»... Henos aquí ahora ante la parte más hermosa del castillo, la escalera de caracol del ala norte con su soberbia bóveda de cañón anular. Una obra maestra del Renacimiento...
»Gracias por no tocar, pues el tiempo también lleva a cabo su gran obra, y el roce repetido de mil dedos es, para la piedra, tan cruel como mil estocadas...
Yo alucinaba...
»Por desgracia, no puedo enseñarles la capilla, pues la están restaurando, pero les ruego que no abandonen este mi modesto castillo sin antes dar una vuelta por el parque, donde no podrán por menos de percibir las extrañas vibraciones que irradian estas piedras, destinadas, les recuerdo, a albergar los amoríos de aquel que casi fue rey, atrapado entre las redes de una perturbadora hechicera...»
Murmullos entre los presentes.
»...Para quien le interese, tarjetas postales, fotografías de recuerdo con armadura y cuarto de baño a la salida del parque...
»Deseándoles que pasen un día agradable, me permito, damas y caballeros, rogarles que no olviden a este pobre guía. ¿Qué digo, guía? ¡Al pobre reo de este lugar!
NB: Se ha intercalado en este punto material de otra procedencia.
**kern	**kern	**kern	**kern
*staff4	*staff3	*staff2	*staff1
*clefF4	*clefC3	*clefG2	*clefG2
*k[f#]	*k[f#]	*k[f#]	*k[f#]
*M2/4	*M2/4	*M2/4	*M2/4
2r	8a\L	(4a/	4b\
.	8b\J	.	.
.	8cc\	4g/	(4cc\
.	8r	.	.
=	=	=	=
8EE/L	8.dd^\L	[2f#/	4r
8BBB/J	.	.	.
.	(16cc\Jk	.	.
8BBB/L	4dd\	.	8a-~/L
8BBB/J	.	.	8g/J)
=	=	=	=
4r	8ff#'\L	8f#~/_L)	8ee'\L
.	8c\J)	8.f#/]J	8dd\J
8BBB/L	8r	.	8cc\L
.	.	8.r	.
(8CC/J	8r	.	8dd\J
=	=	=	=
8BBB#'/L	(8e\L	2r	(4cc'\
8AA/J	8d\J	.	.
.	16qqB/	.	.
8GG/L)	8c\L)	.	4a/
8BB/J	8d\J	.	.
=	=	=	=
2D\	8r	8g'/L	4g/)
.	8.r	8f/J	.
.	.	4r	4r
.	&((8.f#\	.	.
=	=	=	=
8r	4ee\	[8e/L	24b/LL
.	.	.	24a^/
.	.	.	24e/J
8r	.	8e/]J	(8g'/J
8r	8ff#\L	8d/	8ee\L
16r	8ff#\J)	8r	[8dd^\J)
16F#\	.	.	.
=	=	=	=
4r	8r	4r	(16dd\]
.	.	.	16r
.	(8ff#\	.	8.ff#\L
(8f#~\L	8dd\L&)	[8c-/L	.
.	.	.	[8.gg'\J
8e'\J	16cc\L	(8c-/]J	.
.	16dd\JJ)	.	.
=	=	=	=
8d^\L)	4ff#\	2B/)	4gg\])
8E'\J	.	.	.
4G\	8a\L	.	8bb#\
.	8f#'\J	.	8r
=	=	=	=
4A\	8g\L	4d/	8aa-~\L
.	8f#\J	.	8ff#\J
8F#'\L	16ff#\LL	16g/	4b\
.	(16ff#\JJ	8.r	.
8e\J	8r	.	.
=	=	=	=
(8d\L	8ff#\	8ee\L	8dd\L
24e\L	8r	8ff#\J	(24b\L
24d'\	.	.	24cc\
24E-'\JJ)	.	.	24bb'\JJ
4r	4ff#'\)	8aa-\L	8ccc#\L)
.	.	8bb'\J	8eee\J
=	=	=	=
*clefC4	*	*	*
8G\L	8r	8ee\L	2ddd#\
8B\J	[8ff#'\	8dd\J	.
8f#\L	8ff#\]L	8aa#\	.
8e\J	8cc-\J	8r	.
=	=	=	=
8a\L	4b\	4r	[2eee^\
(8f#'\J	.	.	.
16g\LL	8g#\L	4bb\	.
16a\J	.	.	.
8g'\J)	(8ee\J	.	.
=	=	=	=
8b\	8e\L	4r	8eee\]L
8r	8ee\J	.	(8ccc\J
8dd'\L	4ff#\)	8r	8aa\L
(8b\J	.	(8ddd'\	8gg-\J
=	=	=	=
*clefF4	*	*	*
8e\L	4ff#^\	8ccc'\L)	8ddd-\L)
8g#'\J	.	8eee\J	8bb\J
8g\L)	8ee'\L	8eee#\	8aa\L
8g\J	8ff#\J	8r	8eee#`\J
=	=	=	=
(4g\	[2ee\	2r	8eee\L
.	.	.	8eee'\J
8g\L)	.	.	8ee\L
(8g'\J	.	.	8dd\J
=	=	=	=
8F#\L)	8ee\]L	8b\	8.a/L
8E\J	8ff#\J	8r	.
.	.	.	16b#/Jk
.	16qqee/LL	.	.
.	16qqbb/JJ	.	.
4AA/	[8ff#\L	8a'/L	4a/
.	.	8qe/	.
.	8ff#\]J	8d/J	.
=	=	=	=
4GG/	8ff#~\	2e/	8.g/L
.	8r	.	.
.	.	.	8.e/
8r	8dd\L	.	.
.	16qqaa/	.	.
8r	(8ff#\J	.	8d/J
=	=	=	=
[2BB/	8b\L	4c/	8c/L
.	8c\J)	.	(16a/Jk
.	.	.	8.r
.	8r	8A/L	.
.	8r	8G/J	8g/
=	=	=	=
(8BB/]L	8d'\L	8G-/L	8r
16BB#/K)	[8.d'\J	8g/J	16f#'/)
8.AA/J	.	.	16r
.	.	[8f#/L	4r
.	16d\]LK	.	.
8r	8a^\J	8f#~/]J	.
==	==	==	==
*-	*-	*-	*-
El esclavo privilegiado que no les pide limosna sino lo suficiente para subsistir hasta el regreso del conde de París.
»Gracias.
»Gracias, señoras.
»
Thank you, sir...
Seguimos al grupo mientras Vincent se retiraba por una puerta disimulada.
El populacho estaba encantado.
Nos fumamos un cigarrillo mientras lo esperábamos.
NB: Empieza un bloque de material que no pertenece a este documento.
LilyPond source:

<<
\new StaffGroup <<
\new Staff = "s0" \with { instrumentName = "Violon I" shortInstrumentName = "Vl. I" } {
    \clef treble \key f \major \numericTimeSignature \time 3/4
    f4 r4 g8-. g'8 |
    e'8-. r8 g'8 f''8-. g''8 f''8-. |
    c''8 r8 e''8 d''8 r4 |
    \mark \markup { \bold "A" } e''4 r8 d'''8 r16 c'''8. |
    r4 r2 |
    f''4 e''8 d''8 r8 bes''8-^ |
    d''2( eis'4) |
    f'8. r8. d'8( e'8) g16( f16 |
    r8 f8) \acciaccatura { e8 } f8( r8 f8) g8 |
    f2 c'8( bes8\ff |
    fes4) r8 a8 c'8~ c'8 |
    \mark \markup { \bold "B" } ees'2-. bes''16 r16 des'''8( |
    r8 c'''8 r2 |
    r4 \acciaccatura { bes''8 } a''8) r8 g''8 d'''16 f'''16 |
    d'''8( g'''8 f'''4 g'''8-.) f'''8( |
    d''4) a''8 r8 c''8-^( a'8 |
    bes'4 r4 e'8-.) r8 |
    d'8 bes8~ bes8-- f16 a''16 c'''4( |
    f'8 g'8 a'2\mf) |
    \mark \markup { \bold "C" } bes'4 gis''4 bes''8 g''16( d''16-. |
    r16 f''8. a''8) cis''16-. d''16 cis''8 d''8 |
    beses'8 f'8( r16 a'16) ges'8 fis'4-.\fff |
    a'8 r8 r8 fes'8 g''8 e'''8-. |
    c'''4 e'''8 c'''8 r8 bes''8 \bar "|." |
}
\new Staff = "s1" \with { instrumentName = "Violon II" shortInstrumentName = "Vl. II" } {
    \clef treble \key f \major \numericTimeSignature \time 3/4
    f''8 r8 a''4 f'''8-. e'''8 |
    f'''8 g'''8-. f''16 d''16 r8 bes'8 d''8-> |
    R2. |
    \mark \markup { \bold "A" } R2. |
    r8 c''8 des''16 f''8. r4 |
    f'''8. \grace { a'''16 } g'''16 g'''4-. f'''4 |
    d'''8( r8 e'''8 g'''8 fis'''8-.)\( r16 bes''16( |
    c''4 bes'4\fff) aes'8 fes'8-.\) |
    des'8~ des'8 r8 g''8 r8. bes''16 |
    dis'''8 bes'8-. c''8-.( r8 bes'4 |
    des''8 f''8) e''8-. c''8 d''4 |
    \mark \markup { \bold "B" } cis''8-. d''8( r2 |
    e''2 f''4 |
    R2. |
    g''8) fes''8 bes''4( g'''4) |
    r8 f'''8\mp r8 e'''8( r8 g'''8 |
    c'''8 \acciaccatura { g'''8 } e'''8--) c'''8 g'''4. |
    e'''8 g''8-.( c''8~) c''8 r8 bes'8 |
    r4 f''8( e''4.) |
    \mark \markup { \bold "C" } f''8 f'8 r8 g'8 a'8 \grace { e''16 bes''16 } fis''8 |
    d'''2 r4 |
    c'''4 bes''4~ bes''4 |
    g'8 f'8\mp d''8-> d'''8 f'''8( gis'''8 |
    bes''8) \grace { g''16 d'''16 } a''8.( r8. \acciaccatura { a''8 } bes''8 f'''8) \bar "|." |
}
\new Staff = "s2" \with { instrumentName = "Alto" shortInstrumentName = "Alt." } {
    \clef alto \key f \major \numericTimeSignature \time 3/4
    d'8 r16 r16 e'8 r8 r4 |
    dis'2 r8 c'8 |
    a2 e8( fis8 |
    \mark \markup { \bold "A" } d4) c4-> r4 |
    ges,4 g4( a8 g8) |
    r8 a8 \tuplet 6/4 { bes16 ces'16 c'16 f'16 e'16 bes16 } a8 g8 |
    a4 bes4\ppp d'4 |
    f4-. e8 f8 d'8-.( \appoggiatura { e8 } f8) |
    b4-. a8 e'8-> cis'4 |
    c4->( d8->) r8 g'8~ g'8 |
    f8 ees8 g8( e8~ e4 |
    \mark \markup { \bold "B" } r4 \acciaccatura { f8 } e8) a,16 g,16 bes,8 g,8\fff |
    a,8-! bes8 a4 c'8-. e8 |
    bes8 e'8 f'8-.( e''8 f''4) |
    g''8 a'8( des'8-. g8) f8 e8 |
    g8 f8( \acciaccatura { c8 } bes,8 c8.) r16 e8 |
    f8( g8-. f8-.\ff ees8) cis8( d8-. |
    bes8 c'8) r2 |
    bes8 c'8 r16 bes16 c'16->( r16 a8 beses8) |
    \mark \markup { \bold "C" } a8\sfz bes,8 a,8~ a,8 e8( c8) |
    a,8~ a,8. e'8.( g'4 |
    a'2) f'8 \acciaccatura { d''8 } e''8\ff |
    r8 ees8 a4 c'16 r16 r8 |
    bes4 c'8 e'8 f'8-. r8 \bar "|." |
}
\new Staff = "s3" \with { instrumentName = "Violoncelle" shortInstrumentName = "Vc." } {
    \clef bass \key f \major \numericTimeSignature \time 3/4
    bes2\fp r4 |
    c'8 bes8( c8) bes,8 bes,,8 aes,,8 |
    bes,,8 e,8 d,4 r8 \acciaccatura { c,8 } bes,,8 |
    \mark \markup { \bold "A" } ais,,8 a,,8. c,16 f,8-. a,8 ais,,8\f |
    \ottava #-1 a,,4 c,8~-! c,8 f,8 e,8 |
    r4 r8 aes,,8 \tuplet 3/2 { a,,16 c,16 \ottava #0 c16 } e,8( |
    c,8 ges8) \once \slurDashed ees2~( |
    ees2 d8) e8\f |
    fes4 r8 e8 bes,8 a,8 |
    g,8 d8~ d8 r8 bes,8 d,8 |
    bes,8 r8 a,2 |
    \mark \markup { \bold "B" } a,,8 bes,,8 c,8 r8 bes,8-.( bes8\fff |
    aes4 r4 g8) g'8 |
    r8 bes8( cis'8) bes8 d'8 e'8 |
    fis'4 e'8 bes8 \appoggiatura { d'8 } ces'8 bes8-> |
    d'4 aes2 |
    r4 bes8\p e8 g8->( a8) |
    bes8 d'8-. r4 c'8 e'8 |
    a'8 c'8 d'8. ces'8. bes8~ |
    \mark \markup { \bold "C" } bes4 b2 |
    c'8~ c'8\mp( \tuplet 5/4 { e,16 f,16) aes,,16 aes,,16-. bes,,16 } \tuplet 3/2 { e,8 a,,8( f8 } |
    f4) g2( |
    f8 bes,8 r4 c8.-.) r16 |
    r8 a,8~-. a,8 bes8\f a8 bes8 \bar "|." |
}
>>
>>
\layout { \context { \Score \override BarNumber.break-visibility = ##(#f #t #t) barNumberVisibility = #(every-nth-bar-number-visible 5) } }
El tipo de la entrada enganchaba a la chiquillería a una armadura abollada y sacaba una foto con una Polaroid. Los niños posaban con el arma que eligieran.
Dos euros la foto.
¡Jonathan! ¡Ten cuidado, hombre, que le vas a sacar un ojo a tu hermana!
El tipo era súper
zen
, o estaba súper ido o era súper alelado. Se movía muy despacio y parecía carente de toda energía. Estaba ahí, con un cigarrillo entre los labios y una gorra de los Chicago Bulls con la visera hacia atrás: un espectáculo de lo más desconcertante. Era un paleto pintoresco, desde luego.
¡Jonathan! ¡Que dejes eso ahora mismo te he dicho!
Cuando se marchó la gente, el alelado cogió un rastrillo y se alejó, masticando su pitillo.
Empezábamos ya a preguntarnos si el baroncito de La Lariotine se dignaría hacer acto de presencia...
Yo no paraba de repetir «O sea, yo alucino... yo alucino, vamos, es que alucino...», sacudiendo la cabeza de lado a lado.
Mientras, Simon se interesaba por el mecanismo del puente levadizo, y Lola enderezaba un rosal trepador.
Por fin llegó Vincent, sonriendo. Ahora vestía un vaquero negro desgastado y una camiseta de Sundyata.
—Eh, pero ¿qué estáis haciendo aquí?
—Nada, que te echábamos de menos...
—¿Sí? Qué majos.
—¿Qué tal estás?
—Genial. Pero ¿no ibais a ir a la boda de Hubert?
—Sí, pero nos equivocamos de carretera.
—Ah, ya... Pues guay, mola.
Típico de Vincent. Tranquilo, simpático. Tampoco es que estuviera emocionadísimo de vernos, pero sí bastante contento.
Nuestro Pierrot Lunaire, nuestro marciano, nuestro hermano pequeño, nuestro Vincent. Guay.
—Y bien —dijo, separando los brazos—, ¿qué os parece mi pequeño campamento?
—Espera, espera, ¿qué son todas esas chorradas? —le pregunté.
—¿A qué te refieres? ¿A las cosas que cuento? Ah, eso... A ver, no todo son chorradas sin más... Al fin y al cabo, la tal Isaura sí que existió, es sólo que... bueno, que no estoy seguro al cien por cien de que se dejara caer por aquí... Según los archivos, era más bien del pueblo de al lado, pero como el castillo de ese pueblo se quemó... Pues había que buscarle una choza a la pobre, ¿no crees?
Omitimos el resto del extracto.